Data provided:
----------

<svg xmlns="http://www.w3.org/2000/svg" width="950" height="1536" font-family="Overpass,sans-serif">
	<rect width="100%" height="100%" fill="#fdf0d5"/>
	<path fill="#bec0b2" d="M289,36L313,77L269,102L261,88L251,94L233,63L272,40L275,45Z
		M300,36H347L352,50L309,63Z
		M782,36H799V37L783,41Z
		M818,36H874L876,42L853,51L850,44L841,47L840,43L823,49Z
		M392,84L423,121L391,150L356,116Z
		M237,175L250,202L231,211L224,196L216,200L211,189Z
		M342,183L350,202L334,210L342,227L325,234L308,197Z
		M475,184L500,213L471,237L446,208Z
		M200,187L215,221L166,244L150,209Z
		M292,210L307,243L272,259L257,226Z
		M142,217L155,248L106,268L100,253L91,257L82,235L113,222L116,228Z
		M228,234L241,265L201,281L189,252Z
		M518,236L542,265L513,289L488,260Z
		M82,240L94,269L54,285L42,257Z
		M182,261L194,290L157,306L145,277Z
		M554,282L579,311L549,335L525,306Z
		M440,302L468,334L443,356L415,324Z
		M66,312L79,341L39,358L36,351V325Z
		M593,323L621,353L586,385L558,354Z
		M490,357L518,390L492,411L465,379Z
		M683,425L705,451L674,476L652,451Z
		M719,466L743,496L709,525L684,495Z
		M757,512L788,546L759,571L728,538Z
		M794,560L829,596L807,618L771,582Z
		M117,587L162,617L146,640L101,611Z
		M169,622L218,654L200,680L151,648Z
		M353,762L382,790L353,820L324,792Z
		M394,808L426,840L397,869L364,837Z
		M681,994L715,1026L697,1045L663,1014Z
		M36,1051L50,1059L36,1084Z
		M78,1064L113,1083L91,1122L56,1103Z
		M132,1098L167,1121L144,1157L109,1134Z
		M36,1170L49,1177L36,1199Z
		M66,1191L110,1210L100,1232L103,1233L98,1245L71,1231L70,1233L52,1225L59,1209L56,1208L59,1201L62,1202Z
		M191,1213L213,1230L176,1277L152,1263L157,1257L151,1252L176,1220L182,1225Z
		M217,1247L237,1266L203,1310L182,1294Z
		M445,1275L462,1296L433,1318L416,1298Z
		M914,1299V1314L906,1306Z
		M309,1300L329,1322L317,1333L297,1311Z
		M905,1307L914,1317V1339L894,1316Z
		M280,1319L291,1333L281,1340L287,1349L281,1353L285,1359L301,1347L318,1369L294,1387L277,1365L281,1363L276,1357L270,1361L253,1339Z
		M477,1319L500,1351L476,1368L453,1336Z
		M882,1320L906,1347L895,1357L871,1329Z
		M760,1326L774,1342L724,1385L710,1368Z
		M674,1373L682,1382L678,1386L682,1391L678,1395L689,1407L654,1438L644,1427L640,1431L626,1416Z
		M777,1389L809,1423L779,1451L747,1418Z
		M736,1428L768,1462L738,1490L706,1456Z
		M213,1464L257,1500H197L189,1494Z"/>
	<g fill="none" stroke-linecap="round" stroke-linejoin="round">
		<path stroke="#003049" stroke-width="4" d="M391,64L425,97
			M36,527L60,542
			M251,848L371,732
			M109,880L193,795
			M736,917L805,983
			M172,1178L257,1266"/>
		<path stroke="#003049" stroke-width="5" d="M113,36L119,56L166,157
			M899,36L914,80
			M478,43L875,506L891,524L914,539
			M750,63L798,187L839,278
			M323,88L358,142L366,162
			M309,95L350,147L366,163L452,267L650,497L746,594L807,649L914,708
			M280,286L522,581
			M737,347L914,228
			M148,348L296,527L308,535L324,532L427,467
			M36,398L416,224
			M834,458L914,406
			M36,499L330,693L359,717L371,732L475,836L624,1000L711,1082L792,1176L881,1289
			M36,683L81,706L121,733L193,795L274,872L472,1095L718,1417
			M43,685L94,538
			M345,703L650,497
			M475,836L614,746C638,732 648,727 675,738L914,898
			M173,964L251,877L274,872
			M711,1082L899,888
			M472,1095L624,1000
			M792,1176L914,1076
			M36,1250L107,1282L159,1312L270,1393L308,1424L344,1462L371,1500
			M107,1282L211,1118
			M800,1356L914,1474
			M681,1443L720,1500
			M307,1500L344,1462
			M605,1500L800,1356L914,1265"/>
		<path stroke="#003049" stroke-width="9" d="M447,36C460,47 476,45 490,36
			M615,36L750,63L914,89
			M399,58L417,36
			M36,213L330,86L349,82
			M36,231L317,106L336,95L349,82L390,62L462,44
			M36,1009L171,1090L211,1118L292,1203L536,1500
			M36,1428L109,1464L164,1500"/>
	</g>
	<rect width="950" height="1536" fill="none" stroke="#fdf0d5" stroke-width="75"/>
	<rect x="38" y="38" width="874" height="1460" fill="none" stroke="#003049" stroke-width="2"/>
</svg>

----------

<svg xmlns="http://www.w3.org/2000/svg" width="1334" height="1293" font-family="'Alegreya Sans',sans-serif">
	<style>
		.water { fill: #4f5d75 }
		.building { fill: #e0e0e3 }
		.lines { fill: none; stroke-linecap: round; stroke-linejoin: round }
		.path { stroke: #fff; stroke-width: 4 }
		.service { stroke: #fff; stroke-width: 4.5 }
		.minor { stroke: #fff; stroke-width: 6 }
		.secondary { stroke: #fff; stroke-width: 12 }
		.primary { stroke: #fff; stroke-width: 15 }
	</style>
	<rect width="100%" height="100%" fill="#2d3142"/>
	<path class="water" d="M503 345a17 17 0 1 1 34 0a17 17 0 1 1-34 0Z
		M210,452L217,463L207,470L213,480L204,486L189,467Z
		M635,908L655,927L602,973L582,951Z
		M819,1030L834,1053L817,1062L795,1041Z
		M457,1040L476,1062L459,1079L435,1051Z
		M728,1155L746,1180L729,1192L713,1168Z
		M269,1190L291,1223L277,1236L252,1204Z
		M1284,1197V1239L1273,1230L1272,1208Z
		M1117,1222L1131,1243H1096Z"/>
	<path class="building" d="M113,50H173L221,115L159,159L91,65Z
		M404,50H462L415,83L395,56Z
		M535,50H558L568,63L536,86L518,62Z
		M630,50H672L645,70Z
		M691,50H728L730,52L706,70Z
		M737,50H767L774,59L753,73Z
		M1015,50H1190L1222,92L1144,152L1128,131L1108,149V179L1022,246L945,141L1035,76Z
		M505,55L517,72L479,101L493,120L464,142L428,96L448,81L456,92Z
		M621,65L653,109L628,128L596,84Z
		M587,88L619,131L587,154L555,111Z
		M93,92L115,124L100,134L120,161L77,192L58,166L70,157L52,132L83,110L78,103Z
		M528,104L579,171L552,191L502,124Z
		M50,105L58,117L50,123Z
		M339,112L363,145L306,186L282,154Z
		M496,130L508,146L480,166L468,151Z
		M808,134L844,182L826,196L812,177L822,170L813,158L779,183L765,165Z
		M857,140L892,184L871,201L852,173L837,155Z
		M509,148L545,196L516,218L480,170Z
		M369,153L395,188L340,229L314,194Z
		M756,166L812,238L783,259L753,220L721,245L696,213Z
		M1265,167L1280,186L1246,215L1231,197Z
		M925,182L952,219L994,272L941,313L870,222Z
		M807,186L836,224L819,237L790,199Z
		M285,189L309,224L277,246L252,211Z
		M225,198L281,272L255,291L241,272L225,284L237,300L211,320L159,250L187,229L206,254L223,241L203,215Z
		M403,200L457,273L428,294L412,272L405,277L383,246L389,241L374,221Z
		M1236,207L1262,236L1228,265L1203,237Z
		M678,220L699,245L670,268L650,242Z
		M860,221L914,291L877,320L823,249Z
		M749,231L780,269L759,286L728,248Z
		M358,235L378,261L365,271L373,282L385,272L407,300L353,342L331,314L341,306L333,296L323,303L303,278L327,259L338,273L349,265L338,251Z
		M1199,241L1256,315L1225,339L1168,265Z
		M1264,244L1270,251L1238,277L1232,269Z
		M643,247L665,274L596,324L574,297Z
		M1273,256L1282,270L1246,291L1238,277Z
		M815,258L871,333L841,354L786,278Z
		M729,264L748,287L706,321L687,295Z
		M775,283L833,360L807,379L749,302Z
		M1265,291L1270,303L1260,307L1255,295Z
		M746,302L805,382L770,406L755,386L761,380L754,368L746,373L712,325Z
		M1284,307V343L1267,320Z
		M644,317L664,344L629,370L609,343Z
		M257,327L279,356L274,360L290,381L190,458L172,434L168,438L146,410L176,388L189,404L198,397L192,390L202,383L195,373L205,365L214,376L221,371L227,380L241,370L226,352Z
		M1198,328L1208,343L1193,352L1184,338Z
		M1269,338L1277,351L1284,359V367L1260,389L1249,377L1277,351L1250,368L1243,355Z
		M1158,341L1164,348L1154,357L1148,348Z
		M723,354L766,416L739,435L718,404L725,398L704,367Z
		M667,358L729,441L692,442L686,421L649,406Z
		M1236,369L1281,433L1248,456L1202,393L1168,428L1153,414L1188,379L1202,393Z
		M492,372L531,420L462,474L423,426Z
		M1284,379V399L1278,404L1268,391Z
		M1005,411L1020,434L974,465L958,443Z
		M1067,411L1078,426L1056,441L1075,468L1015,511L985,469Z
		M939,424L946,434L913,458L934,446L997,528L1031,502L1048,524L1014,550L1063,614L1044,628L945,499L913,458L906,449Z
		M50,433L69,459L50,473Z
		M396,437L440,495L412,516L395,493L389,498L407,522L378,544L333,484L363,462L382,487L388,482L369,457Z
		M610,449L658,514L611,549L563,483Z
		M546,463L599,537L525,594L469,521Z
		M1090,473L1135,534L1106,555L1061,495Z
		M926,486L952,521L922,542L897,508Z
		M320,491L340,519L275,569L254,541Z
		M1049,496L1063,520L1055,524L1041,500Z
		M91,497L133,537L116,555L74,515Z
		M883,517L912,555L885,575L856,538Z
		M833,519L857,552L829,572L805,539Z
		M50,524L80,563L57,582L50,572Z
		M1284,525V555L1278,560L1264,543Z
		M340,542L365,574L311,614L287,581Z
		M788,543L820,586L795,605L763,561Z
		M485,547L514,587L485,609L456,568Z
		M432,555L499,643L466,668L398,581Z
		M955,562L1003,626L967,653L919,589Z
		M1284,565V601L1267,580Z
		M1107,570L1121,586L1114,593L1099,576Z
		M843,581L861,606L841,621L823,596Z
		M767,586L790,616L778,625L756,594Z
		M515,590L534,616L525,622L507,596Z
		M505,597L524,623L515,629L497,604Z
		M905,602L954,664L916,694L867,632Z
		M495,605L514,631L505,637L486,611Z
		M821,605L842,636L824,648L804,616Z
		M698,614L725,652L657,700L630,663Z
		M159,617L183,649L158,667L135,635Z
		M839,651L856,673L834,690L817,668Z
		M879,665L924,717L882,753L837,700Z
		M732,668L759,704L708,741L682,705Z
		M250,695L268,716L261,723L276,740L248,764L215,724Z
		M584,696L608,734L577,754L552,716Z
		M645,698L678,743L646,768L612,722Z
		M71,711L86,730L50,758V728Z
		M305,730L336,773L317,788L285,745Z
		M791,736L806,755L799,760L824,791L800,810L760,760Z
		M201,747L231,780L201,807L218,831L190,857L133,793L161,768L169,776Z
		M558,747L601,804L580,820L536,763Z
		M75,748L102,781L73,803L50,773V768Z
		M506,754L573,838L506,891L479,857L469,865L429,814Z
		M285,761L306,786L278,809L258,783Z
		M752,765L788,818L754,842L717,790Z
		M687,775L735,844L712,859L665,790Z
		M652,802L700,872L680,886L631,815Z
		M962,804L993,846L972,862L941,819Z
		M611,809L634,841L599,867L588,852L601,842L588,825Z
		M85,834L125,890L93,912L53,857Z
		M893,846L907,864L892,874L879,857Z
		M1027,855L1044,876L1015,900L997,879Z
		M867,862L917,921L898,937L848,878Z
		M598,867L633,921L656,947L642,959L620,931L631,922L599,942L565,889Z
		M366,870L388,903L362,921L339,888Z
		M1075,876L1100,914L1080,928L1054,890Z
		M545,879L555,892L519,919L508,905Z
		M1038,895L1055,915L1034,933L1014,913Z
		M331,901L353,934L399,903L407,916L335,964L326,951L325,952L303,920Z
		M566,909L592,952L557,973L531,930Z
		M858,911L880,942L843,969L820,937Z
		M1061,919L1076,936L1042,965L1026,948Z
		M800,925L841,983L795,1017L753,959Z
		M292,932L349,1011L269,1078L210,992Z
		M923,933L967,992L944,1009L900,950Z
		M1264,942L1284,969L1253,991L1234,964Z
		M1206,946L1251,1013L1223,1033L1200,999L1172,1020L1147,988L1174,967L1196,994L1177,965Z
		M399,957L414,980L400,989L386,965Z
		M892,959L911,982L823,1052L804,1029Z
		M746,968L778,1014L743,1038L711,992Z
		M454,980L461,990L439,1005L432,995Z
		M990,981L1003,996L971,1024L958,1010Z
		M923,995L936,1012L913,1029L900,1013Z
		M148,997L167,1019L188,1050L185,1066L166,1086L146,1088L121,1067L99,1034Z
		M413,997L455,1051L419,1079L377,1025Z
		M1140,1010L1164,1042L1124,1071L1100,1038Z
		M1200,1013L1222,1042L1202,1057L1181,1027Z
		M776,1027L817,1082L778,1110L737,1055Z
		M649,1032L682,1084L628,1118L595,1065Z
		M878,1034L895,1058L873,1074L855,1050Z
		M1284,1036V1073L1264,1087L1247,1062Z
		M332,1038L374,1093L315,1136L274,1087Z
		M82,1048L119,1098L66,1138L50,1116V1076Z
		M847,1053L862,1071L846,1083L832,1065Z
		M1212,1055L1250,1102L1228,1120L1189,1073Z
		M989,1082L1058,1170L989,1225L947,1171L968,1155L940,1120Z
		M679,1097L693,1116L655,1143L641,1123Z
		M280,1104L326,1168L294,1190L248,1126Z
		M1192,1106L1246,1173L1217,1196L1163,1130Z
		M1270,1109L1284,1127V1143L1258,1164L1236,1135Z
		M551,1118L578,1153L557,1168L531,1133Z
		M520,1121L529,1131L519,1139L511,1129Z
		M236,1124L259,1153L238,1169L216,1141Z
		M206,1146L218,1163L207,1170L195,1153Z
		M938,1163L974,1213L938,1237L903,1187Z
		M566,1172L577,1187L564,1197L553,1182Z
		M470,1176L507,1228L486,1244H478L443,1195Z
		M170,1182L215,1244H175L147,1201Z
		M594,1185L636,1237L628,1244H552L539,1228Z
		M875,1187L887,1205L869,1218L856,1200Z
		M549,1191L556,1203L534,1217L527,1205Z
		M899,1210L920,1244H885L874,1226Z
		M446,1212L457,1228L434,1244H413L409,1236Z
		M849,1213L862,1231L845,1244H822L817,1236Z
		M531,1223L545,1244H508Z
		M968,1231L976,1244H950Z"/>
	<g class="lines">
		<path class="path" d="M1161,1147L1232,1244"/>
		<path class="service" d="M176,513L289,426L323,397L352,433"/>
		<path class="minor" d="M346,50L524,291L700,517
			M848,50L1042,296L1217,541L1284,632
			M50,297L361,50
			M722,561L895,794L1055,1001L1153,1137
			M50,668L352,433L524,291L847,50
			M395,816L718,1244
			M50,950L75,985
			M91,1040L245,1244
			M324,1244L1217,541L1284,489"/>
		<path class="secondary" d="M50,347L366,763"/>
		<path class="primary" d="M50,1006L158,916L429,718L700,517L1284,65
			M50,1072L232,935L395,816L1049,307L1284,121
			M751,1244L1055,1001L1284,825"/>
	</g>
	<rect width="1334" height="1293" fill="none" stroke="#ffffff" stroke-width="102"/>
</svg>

----------

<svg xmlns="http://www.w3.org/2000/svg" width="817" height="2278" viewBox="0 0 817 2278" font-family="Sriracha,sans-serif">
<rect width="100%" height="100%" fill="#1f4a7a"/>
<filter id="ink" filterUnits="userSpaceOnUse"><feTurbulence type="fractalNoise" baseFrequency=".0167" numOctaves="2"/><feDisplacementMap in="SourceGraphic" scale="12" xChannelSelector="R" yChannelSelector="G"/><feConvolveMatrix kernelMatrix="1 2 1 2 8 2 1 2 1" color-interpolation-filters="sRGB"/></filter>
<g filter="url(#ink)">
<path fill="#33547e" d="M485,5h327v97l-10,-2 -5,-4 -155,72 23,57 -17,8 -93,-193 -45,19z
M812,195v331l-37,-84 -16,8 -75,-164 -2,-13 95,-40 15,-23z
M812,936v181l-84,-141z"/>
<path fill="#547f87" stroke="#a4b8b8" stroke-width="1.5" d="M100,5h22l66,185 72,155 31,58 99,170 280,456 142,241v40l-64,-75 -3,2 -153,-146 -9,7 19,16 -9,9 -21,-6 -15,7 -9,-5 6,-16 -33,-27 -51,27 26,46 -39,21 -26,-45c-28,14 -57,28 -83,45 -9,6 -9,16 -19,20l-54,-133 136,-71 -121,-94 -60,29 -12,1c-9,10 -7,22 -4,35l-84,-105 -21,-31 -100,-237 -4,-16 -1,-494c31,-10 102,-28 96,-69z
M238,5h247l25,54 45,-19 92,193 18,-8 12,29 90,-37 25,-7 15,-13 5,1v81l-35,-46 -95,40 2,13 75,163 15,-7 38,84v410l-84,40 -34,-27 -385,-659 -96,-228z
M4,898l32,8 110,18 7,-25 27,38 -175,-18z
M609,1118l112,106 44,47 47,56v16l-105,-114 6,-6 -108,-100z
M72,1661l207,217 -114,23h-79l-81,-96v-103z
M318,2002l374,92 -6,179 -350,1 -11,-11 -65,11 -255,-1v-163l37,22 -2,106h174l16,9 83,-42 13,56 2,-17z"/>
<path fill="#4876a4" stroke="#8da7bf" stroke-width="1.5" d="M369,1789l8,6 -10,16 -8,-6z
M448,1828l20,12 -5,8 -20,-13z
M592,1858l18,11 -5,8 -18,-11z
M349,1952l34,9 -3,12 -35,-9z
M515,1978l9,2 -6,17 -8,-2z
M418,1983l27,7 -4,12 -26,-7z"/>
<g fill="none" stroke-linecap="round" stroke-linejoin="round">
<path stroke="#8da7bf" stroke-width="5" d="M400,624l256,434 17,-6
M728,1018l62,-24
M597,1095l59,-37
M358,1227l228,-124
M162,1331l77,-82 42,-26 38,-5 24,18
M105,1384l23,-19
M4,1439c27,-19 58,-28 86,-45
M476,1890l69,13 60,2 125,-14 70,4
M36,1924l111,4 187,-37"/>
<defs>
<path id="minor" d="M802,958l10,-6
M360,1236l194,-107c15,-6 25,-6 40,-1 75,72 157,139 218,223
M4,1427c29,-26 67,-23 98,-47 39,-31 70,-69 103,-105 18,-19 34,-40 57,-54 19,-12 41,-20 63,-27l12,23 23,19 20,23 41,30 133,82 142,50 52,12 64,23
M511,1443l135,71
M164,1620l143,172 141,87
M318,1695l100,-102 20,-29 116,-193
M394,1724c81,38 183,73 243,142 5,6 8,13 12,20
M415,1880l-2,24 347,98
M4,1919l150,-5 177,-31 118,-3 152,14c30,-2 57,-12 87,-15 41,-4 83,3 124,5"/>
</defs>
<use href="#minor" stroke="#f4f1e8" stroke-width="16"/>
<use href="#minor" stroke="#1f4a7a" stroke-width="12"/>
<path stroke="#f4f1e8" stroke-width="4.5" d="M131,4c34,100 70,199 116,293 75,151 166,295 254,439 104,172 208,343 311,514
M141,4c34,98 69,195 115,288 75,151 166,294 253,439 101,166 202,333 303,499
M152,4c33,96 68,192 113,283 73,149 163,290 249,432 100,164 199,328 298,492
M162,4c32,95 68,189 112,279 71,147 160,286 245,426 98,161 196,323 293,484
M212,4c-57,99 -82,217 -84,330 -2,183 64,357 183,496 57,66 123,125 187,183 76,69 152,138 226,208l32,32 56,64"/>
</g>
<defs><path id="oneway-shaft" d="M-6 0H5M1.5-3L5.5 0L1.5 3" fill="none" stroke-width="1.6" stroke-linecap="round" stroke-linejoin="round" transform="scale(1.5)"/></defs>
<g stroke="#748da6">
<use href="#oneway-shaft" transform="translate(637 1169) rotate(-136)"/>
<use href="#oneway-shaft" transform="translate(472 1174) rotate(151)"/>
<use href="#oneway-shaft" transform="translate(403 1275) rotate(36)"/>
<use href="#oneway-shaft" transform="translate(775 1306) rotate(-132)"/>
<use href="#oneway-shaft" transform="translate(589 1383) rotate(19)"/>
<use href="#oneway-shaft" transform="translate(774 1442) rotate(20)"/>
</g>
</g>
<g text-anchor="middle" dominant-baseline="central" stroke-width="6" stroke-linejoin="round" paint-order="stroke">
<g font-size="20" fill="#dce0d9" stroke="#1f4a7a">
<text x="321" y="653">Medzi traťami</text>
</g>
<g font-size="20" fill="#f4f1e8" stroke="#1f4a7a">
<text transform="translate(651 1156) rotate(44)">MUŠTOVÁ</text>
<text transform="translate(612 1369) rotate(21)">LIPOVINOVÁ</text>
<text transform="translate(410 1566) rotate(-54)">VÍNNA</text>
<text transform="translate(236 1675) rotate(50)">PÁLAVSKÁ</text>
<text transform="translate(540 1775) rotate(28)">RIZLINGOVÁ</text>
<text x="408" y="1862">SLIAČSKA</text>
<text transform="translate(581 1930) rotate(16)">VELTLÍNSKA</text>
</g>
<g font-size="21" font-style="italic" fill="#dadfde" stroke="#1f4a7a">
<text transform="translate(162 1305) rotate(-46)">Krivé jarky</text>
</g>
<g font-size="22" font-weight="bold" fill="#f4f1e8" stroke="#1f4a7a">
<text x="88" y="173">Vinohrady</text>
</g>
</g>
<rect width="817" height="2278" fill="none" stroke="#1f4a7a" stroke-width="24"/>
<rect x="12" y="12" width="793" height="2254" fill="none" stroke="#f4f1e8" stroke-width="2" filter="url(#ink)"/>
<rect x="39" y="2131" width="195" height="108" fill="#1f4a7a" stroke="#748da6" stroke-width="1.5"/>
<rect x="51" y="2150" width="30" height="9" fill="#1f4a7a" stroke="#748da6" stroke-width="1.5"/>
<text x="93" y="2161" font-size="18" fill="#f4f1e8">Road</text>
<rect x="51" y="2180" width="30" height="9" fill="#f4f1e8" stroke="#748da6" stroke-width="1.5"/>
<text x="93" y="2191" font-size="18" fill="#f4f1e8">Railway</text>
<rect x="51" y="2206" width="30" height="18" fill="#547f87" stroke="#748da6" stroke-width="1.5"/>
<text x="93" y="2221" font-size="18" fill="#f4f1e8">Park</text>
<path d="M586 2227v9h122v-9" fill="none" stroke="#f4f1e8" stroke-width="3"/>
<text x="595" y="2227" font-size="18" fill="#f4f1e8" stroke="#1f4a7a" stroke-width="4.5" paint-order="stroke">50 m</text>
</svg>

----------

Task goal: From the entries above, extract only the lines running from the one containing "M36,1051L50,1059L36,1084Z" through the one containing "M899,36L914,80", inclusive.

Exercise solution:
		M36,1051L50,1059L36,1084Z
		M78,1064L113,1083L91,1122L56,1103Z
		M132,1098L167,1121L144,1157L109,1134Z
		M36,1170L49,1177L36,1199Z
		M66,1191L110,1210L100,1232L103,1233L98,1245L71,1231L70,1233L52,1225L59,1209L56,1208L59,1201L62,1202Z
		M191,1213L213,1230L176,1277L152,1263L157,1257L151,1252L176,1220L182,1225Z
		M217,1247L237,1266L203,1310L182,1294Z
		M445,1275L462,1296L433,1318L416,1298Z
		M914,1299V1314L906,1306Z
		M309,1300L329,1322L317,1333L297,1311Z
		M905,1307L914,1317V1339L894,1316Z
		M280,1319L291,1333L281,1340L287,1349L281,1353L285,1359L301,1347L318,1369L294,1387L277,1365L281,1363L276,1357L270,1361L253,1339Z
		M477,1319L500,1351L476,1368L453,1336Z
		M882,1320L906,1347L895,1357L871,1329Z
		M760,1326L774,1342L724,1385L710,1368Z
		M674,1373L682,1382L678,1386L682,1391L678,1395L689,1407L654,1438L644,1427L640,1431L626,1416Z
		M777,1389L809,1423L779,1451L747,1418Z
		M736,1428L768,1462L738,1490L706,1456Z
		M213,1464L257,1500H197L189,1494Z"/>
	<g fill="none" stroke-linecap="round" stroke-linejoin="round">
		<path stroke="#003049" stroke-width="4" d="M391,64L425,97
			M36,527L60,542
			M251,848L371,732
			M109,880L193,795
			M736,917L805,983
			M172,1178L257,1266"/>
		<path stroke="#003049" stroke-width="5" d="M113,36L119,56L166,157
			M899,36L914,80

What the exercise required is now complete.